At the moment the target, set by Government, is that 98 per cent of emergency patients must be seen, treated, discharged or transferred within four hours of admission.

At the last board meeting figures showed the trust was on target to hit this for the year although managed to treat only 93.55 per cent (10,771 out of 11,514 patients) within four hours in January, the latest published figure.

Phil Milligan, chief operating officer for Worcestershire Acute Hospitals NHS Trust, said: “It is not acceptable in any way for patients to be on a trolley for four hours. The vast majority of patients want to be in and out in a short time, including those who have minor injuries.”

Mr Milligan said patients staying longer in hospital over the winter had put extra pressure on beds which had risen for the first time in a number of years .

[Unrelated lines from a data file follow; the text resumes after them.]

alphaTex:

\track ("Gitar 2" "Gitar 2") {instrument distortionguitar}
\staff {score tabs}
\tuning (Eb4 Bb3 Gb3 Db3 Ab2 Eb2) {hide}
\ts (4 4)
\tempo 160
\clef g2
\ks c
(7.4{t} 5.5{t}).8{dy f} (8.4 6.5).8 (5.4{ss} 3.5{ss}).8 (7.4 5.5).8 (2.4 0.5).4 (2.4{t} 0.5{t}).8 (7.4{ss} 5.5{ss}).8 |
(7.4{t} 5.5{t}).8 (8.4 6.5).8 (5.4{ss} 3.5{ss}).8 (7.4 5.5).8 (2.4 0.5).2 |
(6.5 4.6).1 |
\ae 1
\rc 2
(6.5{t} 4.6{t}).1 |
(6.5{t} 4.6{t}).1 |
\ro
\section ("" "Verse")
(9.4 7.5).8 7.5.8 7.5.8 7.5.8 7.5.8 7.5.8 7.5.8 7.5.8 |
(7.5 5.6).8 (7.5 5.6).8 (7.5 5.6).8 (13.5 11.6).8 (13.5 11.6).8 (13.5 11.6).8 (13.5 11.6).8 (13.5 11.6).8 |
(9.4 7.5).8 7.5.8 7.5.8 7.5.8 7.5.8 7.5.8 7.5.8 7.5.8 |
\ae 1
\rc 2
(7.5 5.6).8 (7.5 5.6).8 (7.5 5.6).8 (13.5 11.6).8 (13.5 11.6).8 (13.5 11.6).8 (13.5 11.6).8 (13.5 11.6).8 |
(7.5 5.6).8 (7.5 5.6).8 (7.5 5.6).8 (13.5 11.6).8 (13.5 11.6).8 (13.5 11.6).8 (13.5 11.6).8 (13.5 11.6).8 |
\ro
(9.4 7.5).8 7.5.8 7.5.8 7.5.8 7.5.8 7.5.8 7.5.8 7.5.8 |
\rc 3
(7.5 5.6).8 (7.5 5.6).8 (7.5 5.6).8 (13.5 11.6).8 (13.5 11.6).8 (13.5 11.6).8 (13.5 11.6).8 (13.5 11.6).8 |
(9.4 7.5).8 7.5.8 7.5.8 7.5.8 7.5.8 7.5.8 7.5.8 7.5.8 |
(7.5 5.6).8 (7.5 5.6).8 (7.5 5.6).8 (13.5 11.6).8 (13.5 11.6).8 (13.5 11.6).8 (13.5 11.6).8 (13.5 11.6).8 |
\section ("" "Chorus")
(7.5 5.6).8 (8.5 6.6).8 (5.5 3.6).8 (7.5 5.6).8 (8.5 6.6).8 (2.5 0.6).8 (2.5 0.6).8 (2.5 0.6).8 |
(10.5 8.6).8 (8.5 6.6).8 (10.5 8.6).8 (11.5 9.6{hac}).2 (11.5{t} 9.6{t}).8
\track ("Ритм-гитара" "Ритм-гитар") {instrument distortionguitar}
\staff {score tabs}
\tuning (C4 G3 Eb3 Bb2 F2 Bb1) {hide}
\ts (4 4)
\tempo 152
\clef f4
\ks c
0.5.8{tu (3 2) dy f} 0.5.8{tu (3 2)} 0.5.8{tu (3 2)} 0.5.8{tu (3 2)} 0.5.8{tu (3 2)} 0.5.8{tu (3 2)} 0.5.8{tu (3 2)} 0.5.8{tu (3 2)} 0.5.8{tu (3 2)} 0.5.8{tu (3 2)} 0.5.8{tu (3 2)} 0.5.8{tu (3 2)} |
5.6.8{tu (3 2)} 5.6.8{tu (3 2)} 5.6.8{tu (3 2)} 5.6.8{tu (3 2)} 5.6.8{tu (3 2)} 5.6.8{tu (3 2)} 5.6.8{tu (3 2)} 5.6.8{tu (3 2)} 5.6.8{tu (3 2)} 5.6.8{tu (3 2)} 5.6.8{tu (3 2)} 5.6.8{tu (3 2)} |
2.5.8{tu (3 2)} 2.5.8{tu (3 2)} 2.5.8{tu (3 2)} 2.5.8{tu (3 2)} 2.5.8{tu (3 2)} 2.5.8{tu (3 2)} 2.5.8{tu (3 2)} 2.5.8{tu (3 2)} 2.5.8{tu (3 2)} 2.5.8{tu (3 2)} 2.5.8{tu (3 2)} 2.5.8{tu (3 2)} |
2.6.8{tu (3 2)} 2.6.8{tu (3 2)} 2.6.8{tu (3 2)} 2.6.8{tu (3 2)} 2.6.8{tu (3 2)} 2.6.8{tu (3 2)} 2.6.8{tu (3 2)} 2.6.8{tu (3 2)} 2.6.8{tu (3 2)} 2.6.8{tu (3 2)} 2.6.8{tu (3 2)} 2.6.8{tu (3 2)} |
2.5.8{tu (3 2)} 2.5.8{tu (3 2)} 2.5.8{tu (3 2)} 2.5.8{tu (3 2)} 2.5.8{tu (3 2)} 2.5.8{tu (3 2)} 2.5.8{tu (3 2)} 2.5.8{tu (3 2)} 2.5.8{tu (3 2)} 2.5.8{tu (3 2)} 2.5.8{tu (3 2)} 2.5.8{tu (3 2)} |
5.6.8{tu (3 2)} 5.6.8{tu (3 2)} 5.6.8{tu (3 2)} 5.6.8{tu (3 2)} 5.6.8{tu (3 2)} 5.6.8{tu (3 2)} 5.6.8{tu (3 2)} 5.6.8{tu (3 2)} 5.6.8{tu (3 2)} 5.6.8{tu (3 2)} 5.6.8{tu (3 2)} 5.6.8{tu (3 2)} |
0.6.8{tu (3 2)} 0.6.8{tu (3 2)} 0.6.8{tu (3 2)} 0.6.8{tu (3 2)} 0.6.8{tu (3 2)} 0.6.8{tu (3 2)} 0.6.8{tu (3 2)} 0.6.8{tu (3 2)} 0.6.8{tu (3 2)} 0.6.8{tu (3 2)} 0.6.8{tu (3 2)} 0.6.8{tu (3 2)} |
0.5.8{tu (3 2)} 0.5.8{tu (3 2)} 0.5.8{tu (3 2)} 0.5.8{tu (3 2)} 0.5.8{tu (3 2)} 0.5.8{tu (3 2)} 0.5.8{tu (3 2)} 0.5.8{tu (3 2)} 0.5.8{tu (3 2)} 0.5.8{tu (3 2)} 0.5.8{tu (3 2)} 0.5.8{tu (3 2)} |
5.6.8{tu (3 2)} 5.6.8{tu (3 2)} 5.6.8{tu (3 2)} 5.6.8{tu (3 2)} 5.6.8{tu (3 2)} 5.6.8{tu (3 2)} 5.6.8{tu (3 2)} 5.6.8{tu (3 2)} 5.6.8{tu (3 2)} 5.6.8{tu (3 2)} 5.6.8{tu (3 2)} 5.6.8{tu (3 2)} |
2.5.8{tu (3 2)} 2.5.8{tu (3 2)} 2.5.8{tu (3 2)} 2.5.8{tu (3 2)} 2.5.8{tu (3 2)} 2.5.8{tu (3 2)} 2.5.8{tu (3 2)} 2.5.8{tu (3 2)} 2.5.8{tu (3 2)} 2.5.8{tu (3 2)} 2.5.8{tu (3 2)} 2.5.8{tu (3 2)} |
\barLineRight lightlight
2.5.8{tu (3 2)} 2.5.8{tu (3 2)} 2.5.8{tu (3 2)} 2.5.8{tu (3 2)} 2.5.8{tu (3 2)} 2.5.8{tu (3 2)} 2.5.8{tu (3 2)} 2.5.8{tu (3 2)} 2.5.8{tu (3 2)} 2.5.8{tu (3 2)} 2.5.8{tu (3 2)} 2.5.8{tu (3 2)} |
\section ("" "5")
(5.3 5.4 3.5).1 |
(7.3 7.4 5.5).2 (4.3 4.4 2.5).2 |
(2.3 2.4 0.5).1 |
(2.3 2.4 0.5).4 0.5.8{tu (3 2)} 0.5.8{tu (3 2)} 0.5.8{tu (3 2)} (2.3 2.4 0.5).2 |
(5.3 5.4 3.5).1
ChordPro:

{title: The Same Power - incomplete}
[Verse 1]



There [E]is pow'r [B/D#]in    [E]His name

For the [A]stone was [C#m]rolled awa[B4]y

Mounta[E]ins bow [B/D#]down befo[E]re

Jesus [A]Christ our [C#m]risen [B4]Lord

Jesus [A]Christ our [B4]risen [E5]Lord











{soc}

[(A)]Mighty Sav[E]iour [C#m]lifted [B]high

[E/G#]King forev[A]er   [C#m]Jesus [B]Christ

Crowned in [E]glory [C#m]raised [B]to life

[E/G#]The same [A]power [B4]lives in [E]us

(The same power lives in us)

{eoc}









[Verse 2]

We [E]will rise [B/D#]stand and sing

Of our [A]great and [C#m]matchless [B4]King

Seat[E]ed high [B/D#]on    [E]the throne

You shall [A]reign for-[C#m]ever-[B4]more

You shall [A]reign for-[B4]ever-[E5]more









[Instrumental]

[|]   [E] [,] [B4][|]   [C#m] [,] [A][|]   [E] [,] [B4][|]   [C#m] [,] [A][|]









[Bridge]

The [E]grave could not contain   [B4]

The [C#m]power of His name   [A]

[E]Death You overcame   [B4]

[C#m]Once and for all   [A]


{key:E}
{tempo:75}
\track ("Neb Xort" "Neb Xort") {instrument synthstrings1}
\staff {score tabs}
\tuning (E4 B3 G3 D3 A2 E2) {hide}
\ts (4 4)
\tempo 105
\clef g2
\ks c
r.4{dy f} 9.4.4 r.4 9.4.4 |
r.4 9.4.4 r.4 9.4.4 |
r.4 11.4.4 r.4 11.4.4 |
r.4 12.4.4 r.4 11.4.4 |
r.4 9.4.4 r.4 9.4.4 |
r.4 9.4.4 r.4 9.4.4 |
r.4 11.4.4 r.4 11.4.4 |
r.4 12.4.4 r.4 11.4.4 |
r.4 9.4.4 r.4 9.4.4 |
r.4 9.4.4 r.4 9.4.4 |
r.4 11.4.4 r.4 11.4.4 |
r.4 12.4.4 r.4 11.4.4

He said: “There’s a lot of media coverage about the future state of NHS finances and whether the pressure on the public purse will affect frontline services. If we see the same pressure as this year we cannot afford to close beds.”

Comments(4)

jb says...
6:06pm Tue 16 Mar 10

How many of these government officials who set the target times have ever spent time in a hospital and actually witnessed for themselves the pressure that staff are under to find beds for patients? My father is in hospital at the moment and sadly has been many times over the past few years, we accept that delays happen but staff do their best to get patients on wards as quickly as possible. Recently he was put on a ward which had nothing to do with his current problem but it was a free bed and they could treat him. If the government spent less time spewing out statistics and unrealistic targets and put more money into the system we wouldn't get people making complaints such as this. Also to call this third world treatment is an absolute insult to all the front line staff in hospitals, have a go at the government not the people who have to juggle the finances that they are handed out.

mummyticklemonster says...
6:22pm Tue 16 Mar 10

4 hours not bad, i was kept waiting 6 hours until a bed came available for me to have my prebooked operation a few weeks back, it seems like its not just the odd case it is happening to everyone.

jovialcommonsense says...
6:28pm Tue 16 Mar 10

jb, absolutely agree

TriedAndTested says...
7:20pm Tue 16 Mar 10

To meet targets people who would otherwise be admitted are sent home due to lack of beds at Worcester.

Worcester needs more beds. It was on redirect to redditch last week as zero spaces available.